(Beginning of Exercise data)

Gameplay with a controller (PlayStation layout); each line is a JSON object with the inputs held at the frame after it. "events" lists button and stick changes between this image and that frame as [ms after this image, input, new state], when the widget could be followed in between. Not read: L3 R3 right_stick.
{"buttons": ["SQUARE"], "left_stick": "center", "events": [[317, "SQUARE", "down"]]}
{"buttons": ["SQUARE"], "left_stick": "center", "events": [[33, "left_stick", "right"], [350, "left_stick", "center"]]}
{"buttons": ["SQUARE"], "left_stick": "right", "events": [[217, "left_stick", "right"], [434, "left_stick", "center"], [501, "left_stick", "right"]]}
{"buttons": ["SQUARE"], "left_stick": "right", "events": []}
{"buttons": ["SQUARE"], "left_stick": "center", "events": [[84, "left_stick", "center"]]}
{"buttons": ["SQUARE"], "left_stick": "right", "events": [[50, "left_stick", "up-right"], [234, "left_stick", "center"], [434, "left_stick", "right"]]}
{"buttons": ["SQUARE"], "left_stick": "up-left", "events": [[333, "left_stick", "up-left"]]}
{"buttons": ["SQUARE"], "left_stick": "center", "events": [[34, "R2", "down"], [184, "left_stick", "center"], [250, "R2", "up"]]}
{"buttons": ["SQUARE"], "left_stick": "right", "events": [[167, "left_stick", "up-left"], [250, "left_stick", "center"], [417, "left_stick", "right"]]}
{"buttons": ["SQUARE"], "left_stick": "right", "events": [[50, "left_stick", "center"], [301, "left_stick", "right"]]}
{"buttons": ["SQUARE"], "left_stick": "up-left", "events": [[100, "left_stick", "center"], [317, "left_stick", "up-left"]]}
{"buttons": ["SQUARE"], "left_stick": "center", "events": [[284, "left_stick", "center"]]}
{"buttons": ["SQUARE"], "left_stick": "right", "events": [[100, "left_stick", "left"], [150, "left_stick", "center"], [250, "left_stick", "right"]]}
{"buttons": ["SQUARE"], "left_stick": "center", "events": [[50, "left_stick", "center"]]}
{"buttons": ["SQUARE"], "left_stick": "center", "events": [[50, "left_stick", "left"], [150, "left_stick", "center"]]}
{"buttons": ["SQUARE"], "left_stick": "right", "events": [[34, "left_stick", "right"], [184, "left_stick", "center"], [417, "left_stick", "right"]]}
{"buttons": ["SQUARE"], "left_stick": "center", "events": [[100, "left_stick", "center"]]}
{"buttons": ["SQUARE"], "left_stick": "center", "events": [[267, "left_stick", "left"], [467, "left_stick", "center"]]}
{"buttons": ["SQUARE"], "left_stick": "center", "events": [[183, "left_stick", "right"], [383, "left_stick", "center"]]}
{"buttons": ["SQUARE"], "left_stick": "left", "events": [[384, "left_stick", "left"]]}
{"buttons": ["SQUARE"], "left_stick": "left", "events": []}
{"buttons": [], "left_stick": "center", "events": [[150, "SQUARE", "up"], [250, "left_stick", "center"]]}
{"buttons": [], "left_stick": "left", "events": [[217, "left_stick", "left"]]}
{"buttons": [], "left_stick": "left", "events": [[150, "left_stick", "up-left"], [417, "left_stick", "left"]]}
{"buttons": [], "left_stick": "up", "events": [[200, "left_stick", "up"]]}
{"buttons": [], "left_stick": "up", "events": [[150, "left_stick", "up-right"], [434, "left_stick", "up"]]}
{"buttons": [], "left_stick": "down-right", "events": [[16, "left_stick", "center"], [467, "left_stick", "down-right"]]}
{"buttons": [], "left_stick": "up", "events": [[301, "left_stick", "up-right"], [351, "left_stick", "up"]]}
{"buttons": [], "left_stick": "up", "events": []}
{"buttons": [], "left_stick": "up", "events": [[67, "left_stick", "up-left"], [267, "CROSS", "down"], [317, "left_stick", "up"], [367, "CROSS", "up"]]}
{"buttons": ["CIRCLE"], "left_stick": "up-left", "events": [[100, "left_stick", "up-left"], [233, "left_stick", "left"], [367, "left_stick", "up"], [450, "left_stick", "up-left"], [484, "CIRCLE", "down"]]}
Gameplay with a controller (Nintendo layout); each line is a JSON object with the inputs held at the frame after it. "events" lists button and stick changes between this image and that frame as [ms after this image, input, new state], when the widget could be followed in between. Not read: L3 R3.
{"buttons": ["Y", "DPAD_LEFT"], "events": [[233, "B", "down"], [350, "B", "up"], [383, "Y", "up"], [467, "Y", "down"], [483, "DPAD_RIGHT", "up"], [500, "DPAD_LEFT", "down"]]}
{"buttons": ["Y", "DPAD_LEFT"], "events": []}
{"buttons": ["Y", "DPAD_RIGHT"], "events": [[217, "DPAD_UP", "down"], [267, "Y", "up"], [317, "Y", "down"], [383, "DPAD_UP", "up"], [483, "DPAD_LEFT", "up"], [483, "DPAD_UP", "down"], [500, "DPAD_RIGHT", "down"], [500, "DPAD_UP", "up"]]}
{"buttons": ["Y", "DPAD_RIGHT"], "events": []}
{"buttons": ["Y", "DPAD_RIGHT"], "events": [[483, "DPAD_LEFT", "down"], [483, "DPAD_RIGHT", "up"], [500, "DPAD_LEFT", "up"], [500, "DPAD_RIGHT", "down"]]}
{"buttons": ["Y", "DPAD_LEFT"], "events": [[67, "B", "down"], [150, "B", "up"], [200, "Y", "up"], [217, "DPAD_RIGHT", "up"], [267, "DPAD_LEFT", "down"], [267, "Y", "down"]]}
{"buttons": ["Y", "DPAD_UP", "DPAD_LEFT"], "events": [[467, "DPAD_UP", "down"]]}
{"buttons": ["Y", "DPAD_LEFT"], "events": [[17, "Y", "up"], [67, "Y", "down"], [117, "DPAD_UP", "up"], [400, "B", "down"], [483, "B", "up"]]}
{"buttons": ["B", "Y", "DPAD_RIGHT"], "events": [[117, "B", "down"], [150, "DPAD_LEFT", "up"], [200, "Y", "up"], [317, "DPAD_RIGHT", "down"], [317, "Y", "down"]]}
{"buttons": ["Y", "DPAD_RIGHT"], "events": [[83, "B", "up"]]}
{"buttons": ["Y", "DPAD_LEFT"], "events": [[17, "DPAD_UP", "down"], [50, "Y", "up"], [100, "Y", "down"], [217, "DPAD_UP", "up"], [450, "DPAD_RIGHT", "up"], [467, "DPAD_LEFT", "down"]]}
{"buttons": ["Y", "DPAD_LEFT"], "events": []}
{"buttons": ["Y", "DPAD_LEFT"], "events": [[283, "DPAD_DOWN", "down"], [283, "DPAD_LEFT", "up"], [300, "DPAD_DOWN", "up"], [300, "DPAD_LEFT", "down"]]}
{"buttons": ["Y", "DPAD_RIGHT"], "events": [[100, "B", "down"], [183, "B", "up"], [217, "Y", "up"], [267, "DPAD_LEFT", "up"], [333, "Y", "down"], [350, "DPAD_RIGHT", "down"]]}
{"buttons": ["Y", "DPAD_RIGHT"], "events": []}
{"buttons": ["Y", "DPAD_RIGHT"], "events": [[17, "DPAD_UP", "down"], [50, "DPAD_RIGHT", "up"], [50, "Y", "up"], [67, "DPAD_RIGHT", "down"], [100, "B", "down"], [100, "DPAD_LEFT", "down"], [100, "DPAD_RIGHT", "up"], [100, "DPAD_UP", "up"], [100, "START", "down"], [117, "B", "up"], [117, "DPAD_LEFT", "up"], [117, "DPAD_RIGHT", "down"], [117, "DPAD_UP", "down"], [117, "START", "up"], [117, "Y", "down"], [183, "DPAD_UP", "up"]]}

(End of Exercise data)

__Your instructions__
The whole listing, restated word for word, is the expected answer.

__Written answer__
Gameplay with a controller (PlayStation layout); each line is a JSON object with the inputs held at the frame after it. "events" lists button and stick changes between this image and that frame as [ms after this image, input, new state], when the widget could be followed in between. Not read: L3 R3 right_stick.
{"buttons": ["SQUARE"], "left_stick": "center", "events": [[317, "SQUARE", "down"]]}
{"buttons": ["SQUARE"], "left_stick": "center", "events": [[33, "left_stick", "right"], [350, "left_stick", "center"]]}
{"buttons": ["SQUARE"], "left_stick": "right", "events": [[217, "left_stick", "right"], [434, "left_stick", "center"], [501, "left_stick", "right"]]}
{"buttons": ["SQUARE"], "left_stick": "right", "events": []}
{"buttons": ["SQUARE"], "left_stick": "center", "events": [[84, "left_stick", "center"]]}
{"buttons": ["SQUARE"], "left_stick": "right", "events": [[50, "left_stick", "up-right"], [234, "left_stick", "center"], [434, "left_stick", "right"]]}
{"buttons": ["SQUARE"], "left_stick": "up-left", "events": [[333, "left_stick", "up-left"]]}
{"buttons": ["SQUARE"], "left_stick": "center", "events": [[34, "R2", "down"], [184, "left_stick", "center"], [250, "R2", "up"]]}
{"buttons": ["SQUARE"], "left_stick": "right", "events": [[167, "left_stick", "up-left"], [250, "left_stick", "center"], [417, "left_stick", "right"]]}
{"buttons": ["SQUARE"], "left_stick": "right", "events": [[50, "left_stick", "center"], [301, "left_stick", "right"]]}
{"buttons": ["SQUARE"], "left_stick": "up-left", "events": [[100, "left_stick", "center"], [317, "left_stick", "up-left"]]}
{"buttons": ["SQUARE"], "left_stick": "center", "events": [[284, "left_stick", "center"]]}
{"buttons": ["SQUARE"], "left_stick": "right", "events": [[100, "left_stick", "left"], [150, "left_stick", "center"], [250, "left_stick", "right"]]}
{"buttons": ["SQUARE"], "left_stick": "center", "events": [[50, "left_stick", "center"]]}
{"buttons": ["SQUARE"], "left_stick": "center", "events": [[50, "left_stick", "left"], [150, "left_stick", "center"]]}
{"buttons": ["SQUARE"], "left_stick": "right", "events": [[34, "left_stick", "right"], [184, "left_stick", "center"], [417, "left_stick", "right"]]}
{"buttons": ["SQUARE"], "left_stick": "center", "events": [[100, "left_stick", "center"]]}
{"buttons": ["SQUARE"], "left_stick": "center", "events": [[267, "left_stick", "left"], [467, "left_stick", "center"]]}
{"buttons": ["SQUARE"], "left_stick": "center", "events": [[183, "left_stick", "right"], [383, "left_stick", "center"]]}
{"buttons": ["SQUARE"], "left_stick": "left", "events": [[384, "left_stick", "left"]]}
{"buttons": ["SQUARE"], "left_stick": "left", "events": []}
{"buttons": [], "left_stick": "center", "events": [[150, "SQUARE", "up"], [250, "left_stick", "center"]]}
{"buttons": [], "left_stick": "left", "events": [[217, "left_stick", "left"]]}
{"buttons": [], "left_stick": "left", "events": [[150, "left_stick", "up-left"], [417, "left_stick", "left"]]}
{"buttons": [], "left_stick": "up", "events": [[200, "left_stick", "up"]]}
{"buttons": [], "left_stick": "up", "events": [[150, "left_stick", "up-right"], [434, "left_stick", "up"]]}
{"buttons": [], "left_stick": "down-right", "events": [[16, "left_stick", "center"], [467, "left_stick", "down-right"]]}
{"buttons": [], "left_stick": "up", "events": [[301, "left_stick", "up-right"], [351, "left_stick", "up"]]}
{"buttons": [], "left_stick": "up", "events": []}
{"buttons": [], "left_stick": "up", "events": [[67, "left_stick", "up-left"], [267, "CROSS", "down"], [317, "left_stick", "up"], [367, "CROSS", "up"]]}
{"buttons": ["CIRCLE"], "left_stick": "up-left", "events": [[100, "left_stick", "up-left"], [233, "left_stick", "left"], [367, "left_stick", "up"], [450, "left_stick", "up-left"], [484, "CIRCLE", "down"]]}
Gameplay with a controller (Nintendo layout); each line is a JSON object with the inputs held at the frame after it. "events" lists button and stick changes between this image and that frame as [ms after this image, input, new state], when the widget could be followed in between. Not read: L3 R3.
{"buttons": ["Y", "DPAD_LEFT"], "events": [[233, "B", "down"], [350, "B", "up"], [383, "Y", "up"], [467, "Y", "down"], [483, "DPAD_RIGHT", "up"], [500, "DPAD_LEFT", "down"]]}
{"buttons": ["Y", "DPAD_LEFT"], "events": []}
{"buttons": ["Y", "DPAD_RIGHT"], "events": [[217, "DPAD_UP", "down"], [267, "Y", "up"], [317, "Y", "down"], [383, "DPAD_UP", "up"], [483, "DPAD_LEFT", "up"], [483, "DPAD_UP", "down"], [500, "DPAD_RIGHT", "down"], [500, "DPAD_UP", "up"]]}
{"buttons": ["Y", "DPAD_RIGHT"], "events": []}
{"buttons": ["Y", "DPAD_RIGHT"], "events": [[483, "DPAD_LEFT", "down"], [483, "DPAD_RIGHT", "up"], [500, "DPAD_LEFT", "up"], [500, "DPAD_RIGHT", "down"]]}
{"buttons": ["Y", "DPAD_LEFT"], "events": [[67, "B", "down"], [150, "B", "up"], [200, "Y", "up"], [217, "DPAD_RIGHT", "up"], [267, "DPAD_LEFT", "down"], [267, "Y", "down"]]}
{"buttons": ["Y", "DPAD_UP", "DPAD_LEFT"], "events": [[467, "DPAD_UP", "down"]]}
{"buttons": ["Y", "DPAD_LEFT"], "events": [[17, "Y", "up"], [67, "Y", "down"], [117, "DPAD_UP", "up"], [400, "B", "down"], [483, "B", "up"]]}
{"buttons": ["B", "Y", "DPAD_RIGHT"], "events": [[117, "B", "down"], [150, "DPAD_LEFT", "up"], [200, "Y", "up"], [317, "DPAD_RIGHT", "down"], [317, "Y", "down"]]}
{"buttons": ["Y", "DPAD_RIGHT"], "events": [[83, "B", "up"]]}
{"buttons": ["Y", "DPAD_LEFT"], "events": [[17, "DPAD_UP", "down"], [50, "Y", "up"], [100, "Y", "down"], [217, "DPAD_UP", "up"], [450, "DPAD_RIGHT", "up"], [467, "DPAD_LEFT", "down"]]}
{"buttons": ["Y", "DPAD_LEFT"], "events": []}
{"buttons": ["Y", "DPAD_LEFT"], "events": [[283, "DPAD_DOWN", "down"], [283, "DPAD_LEFT", "up"], [300, "DPAD_DOWN", "up"], [300, "DPAD_LEFT", "down"]]}
{"buttons": ["Y", "DPAD_RIGHT"], "events": [[100, "B", "down"], [183, "B", "up"], [217, "Y", "up"], [267, "DPAD_LEFT", "up"], [333, "Y", "down"], [350, "DPAD_RIGHT", "down"]]}
{"buttons": ["Y", "DPAD_RIGHT"], "events": []}
{"buttons": ["Y", "DPAD_RIGHT"], "events": [[17, "DPAD_UP", "down"], [50, "DPAD_RIGHT", "up"], [50, "Y", "up"], [67, "DPAD_RIGHT", "down"], [100, "B", "down"], [100, "DPAD_LEFT", "down"], [100, "DPAD_RIGHT", "up"], [100, "DPAD_UP", "up"], [100, "START", "down"], [117, "B", "up"], [117, "DPAD_LEFT", "up"], [117, "DPAD_RIGHT", "down"], [117, "DPAD_UP", "down"], [117, "START", "up"], [117, "Y", "down"], [183, "DPAD_UP", "up"]]}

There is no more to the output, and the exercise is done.